1.1. --> Need to get rid of these and consider them as 1.1
The contaminated S.No. forms a new row for a single column. I need it to be in the same rows as others.
I just want the last '.' at the end of the string to be removed and not all.
I tried the below to clean S.No. :
temp["S.No."] = temp["S.No."].str.rstrip(".")
temp["S.No."] = temp["S.No."].str.replace(".$", "")
temp["S.No."] = re.sub(r".$", "", str(temp["S.No."]))
But none of them work.
Upvotes: 0
Views: 462
Reputation: 3
the issue was that the '.' at the end had another 4 trailing spaces which went unnoticed.
So after removing those spaces with -
temp["S.No."] = temp["S.No."].str.strip()

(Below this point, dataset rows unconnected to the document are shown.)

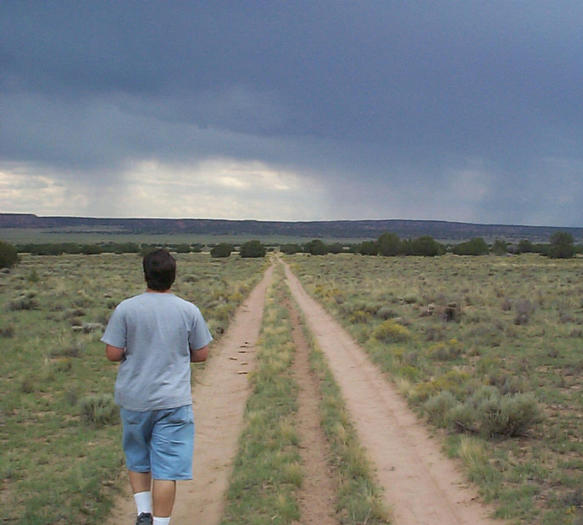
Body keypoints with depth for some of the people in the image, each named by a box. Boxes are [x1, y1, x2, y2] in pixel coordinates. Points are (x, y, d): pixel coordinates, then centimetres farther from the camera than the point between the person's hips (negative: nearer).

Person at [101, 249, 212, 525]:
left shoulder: (126, 309, -7)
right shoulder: (189, 311, -5)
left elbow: (112, 353, -7)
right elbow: (201, 354, 2)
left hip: (133, 398, 1)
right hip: (173, 401, -1)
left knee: (137, 459, 22)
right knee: (166, 469, 3)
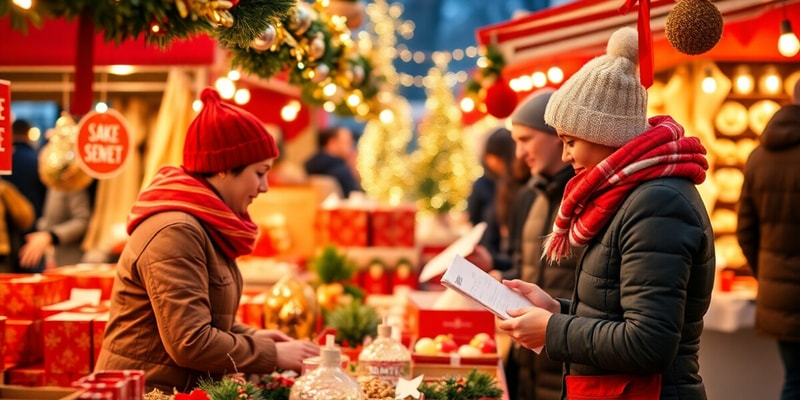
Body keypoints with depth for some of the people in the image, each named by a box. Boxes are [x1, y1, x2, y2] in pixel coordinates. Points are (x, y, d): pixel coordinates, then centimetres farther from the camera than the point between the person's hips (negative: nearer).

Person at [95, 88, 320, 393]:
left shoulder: (202, 224, 11)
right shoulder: (174, 232, -19)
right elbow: (191, 343, -24)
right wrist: (273, 355, -15)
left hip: (180, 388, 9)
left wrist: (251, 336, 6)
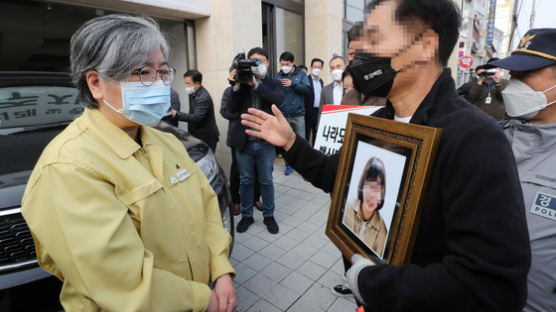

All the mentioned methods work. I used -
temp["S.No."] = temp["S.No."].str.rstrip(".")
Upvotes: 0
Reputation: 159
Assuming you are only removing one .
if it exists at the end of the string:
def clean_s_no(text):
return re.sub('\.$', '', text)
Note the \
(escape character) and $
(end of string).
Then, apply the function to all the rows on this column:
temp["S.No."] = temp["S.No."].apply(lambda x: clean_s_no(x), axis=1)
or
temp["S.No."] = temp["S.No."].apply(clean_s_no, axis=1)
Upvotes: 2
Reputation: 68
Assuming that you are column "S.No." is string type then try the following:
temp.loc[temp["S.No."].str.contains('.'), 'S.No.'] = temp["S.No."].str.replace(".","")
You can change the column type to string by
temp["S.No."] = temp["S.No."].astype(str)
Upvotes: 0